Oklahoma Lures Enel Solar Panel Manufacturing Facility With $180M Incentive Package
OKLAHOMA CITY (AP) — Enel North America announced Monday it plans to build a solar cell and panel manufacturing facility in eastern Oklahoma that would employ about 1,000 people after the Legislature agreed to a $180 million incentive package to help lure the company.
The company will invest $1 billion in the project, which includes the construction of a 2 million-square-foot solar photovoltaic cell and panel manufacturing facility that will have an annual production capacity of 3 gigawatts, it said in a statement. Construction on the massive facility is expected to begin in the fall in Inola, Oklahoma, which is located about 27 miles (43 kilometers) east of Tulsa.
“Our selection of Oklahoma is a testament to the strength of the Tulsa Port of Inola site, the state’s commitment to workforce development and an attractive investment climate,” said Giovanni Bertolino, head of Enel North America’s affiliate 3Sun USA.
The decision was announced after the Legislature and Gov. Kevin Stitt agreed to provide the company with $180 million in tax rebates if the company reaches certain benchmarks over the next several years. In order to qualify for the entire $180 million, the company would have to spend at least $1.8 billion in qualifying capital expenditures and create 1,400 permanent new jobs.
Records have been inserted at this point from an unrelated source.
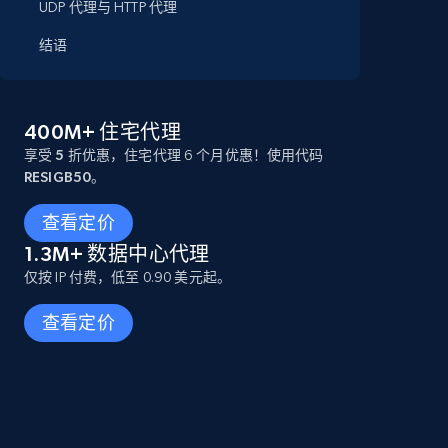
UDP 代理与 HTTP 代理
结语
400M+ 住宅代理
享受 5 折优惠
，住宅代理 6 个月优惠！使用代码
RESIGB50
。
查看定价
1.3M+ 数据中心代理
仅按 IP 付费，低至 0.90 美元起。
查看定价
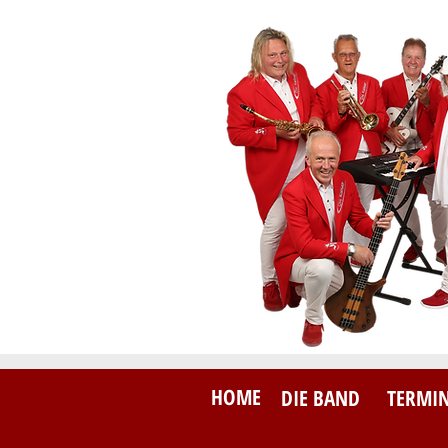
HOME
DIE BAND
TERMI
“Enel’s expansion is a huge win for Oklahoma,” Stitt said in a statement, “and I’m thrilled by their record investment in our state’s economy and workforce, that will have a lasting legacy and continue to impact Oklahomans for generations.”
Enel says it has already invested more than $3 billion over the last decade in 13 wind farms across Oklahoma that generate more than 2 gigawatts of annual production, along with a regional office in Oklahoma City to support its workforce.
Construction of the factory is expected to create more than 1,800 construction jobs and an investment of more than $1 billion. It is expected to create around 1,000 new, permanent jobs by 2025. The company says the project also includes the potential for a second phase that would increase production to 6 gigawatts and create an additional 900 jobs.
Oklahoma lawmakers are also considering a separate package of incentives to lure a second Panasonic manufacturing facility to the Sooner State after the state last year lost out in a bidding war with Kansas, which the Japan-based company ultimately selected as the location for a multibillion- dollar mega-factory to produce electric vehicle batteries for Tesla and other carmakers.